Yuán-dynasty 元 Daoist commentator, known chiefly as the author of the four-juàn three-level commentary on the Dàodé jīng, [[KR5c0070|Dàodé zhēn jīng sān jiě 道德真經三解]] (DZ 687), preface dated to the autumn of Dàdé 大德 2 (1298 CE).
Style name. Hào 玉賔子 Yù bīn zǐ (“Master Jade-Guest”). Used in the preface-signature to DZ 687.
Scholarly context. Dèng Qí was evidently associated with the Southern Lineage (Nán zōng 南宗) of nèi dān 內丹 inner alchemy descending from Zhāng Bóduān 張伯端 (984–1082) through Shí Tài 石泰, Xuē Dàoguāng 薛道光, Chén Nán 陳楠, Bái Yù chán 白玉蟾, Péng Sì 彭耜, and Xiāo Tíngzhī 蕭廷芝 (13th cent.). His commentary incorporates substantial prefatory material drawn from Xiāo Tíngzhī’s 1260 Dà dào zhèng tǒng 大道正統 (an independent nèi dān genealogy of the Southern Lineage), indicating Dèng’s direct engagement with the Southern transmission. At the same time, the commentary’s inclusive recognition of the Northern Lineage (Quán zhēn 全真, Wáng Zhé 王喆 and his seven disciples) reflects the mature Yuán-era convergence of the two traditions — the formal institutional unification of which came shortly after Dèng’s time, under the 1306 imperial decree of Chéngzōng 成宗.

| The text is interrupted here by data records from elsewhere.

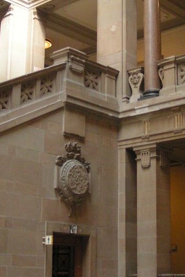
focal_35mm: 75
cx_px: 121
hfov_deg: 18.2
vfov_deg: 27.0
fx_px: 578
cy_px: 117
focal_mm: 5.8
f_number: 2.8
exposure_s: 1/20
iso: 200
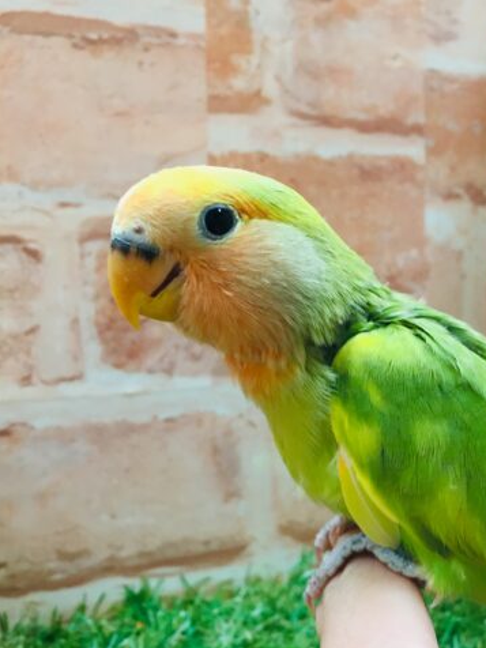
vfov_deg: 47.9
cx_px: 391
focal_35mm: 39
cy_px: 325
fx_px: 730
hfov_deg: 35.6
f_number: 2.2
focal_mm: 4.15
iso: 80
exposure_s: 1/30
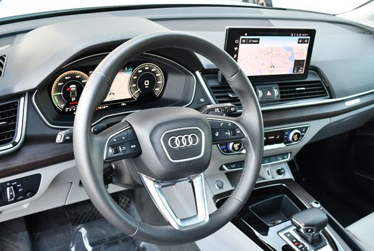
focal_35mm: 41
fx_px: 426
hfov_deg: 47.3
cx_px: 209
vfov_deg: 32.7
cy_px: 138
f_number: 3.5
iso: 900
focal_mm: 18
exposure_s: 1/125
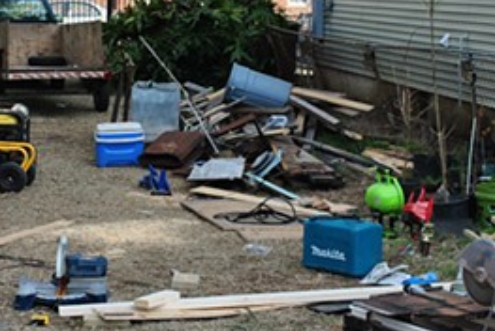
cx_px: 177
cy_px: 122
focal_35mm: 95
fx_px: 1308
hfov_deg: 21.4
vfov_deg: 14.4
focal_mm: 26
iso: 200
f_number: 9
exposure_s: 1/100
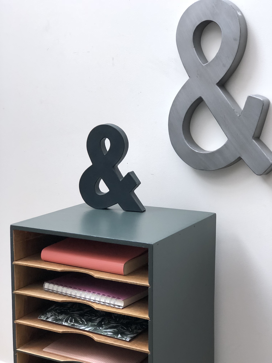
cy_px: 182
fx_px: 597
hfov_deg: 25.7
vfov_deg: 33.8
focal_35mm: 57
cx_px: 136
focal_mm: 6.6
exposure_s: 1/30
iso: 64
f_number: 2.8
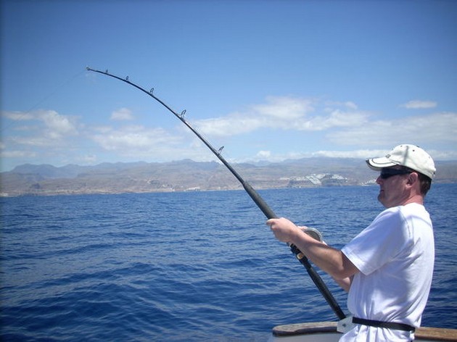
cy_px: 171
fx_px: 488
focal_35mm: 37
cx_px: 228
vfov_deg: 38.6
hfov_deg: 50.2
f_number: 5.6
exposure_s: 1/285
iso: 64
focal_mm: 6.2
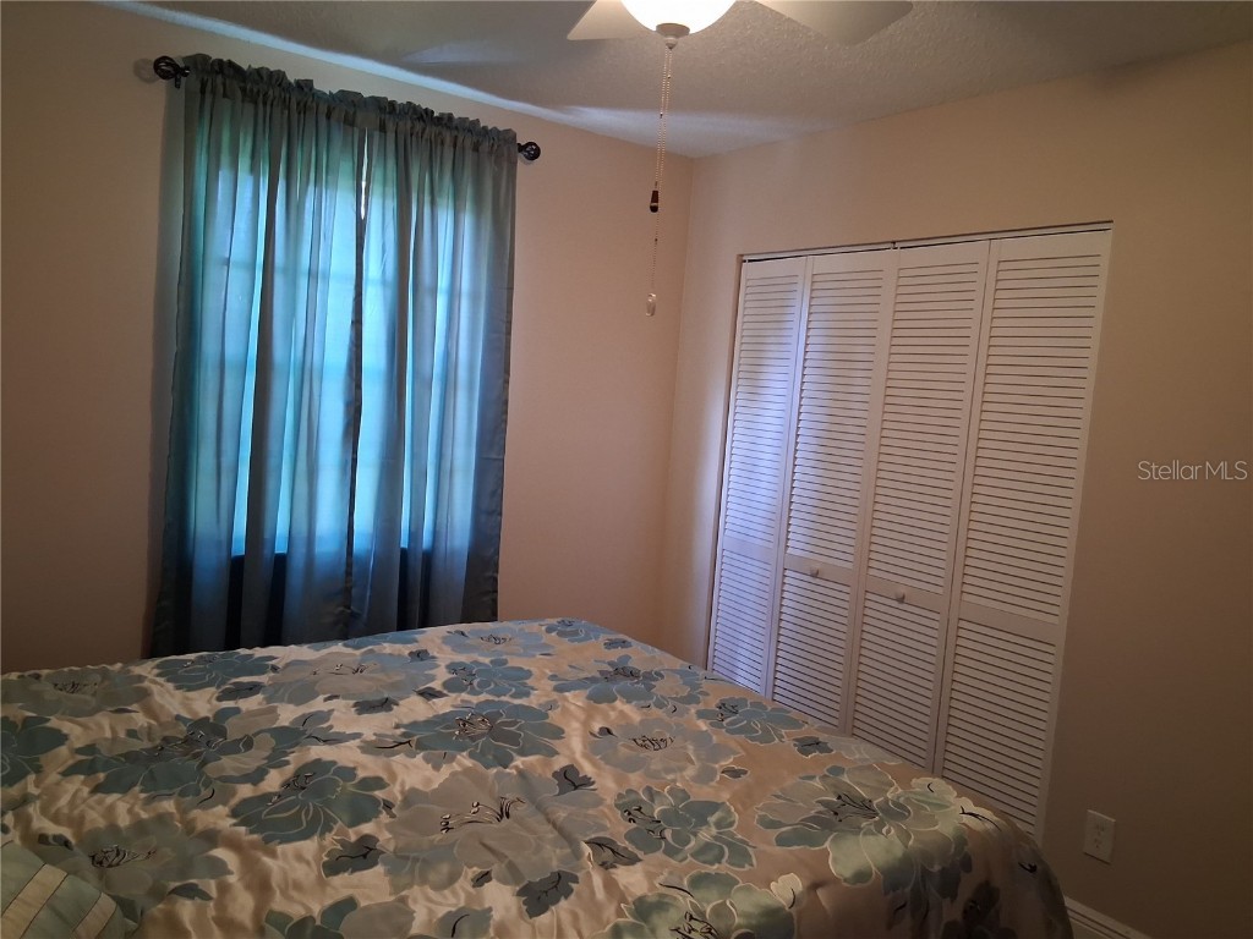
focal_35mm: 26
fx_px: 941
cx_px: 626
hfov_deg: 67.3
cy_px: 470
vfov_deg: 53.1
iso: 500
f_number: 1.8
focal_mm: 3.98
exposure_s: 1/60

Work. His sole known surviving work is the Dàodé zhēn jīng sān jiě (DZ 687), a distinctive Yuán-period commentary reading the Dàodé jīng on three simultaneous levels: jīng 經 (textual), dào 道 (cosmological, with heavy Yì jīng 易經 and Shào Yōng 邵雍 numerological references), and dé 德 (alchemical / nèi dān, with references to Zhāng Bóduān and Lǚ Dòngbīn 呂洞賓). The commentary’s preface implies Dèng was also engaged with the Yì jīng and the Lún yǔ, suggesting a Confucian-trained scholar-official background, but no independent Confucian work is attested.

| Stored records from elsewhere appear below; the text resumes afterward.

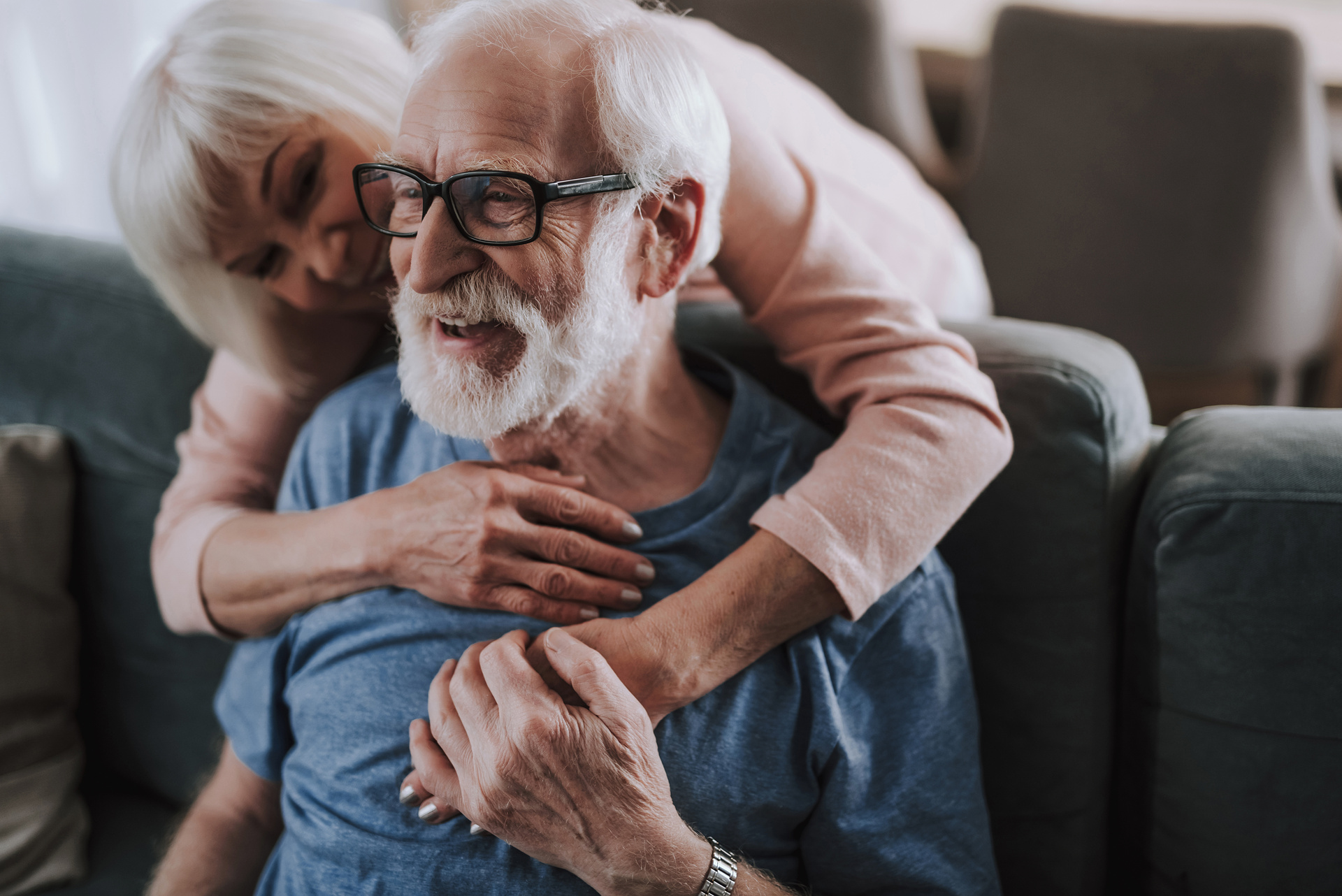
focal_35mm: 50
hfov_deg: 39.6
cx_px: 671
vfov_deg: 27.0
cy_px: 448
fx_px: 1865
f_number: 1.4
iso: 500
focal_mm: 50
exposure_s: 1/60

Dating. Active 1298 (DZ 687 preface). No lifedates, office, or biographical details are recorded. No CBDB record identified. The preface’s polite signature (Yù bīn zǐ Dèng Qí xù 玉賓子鄧錡序) and its rich learned apparatus suggest a scholar of some standing, but his historical identity is not otherwise documented.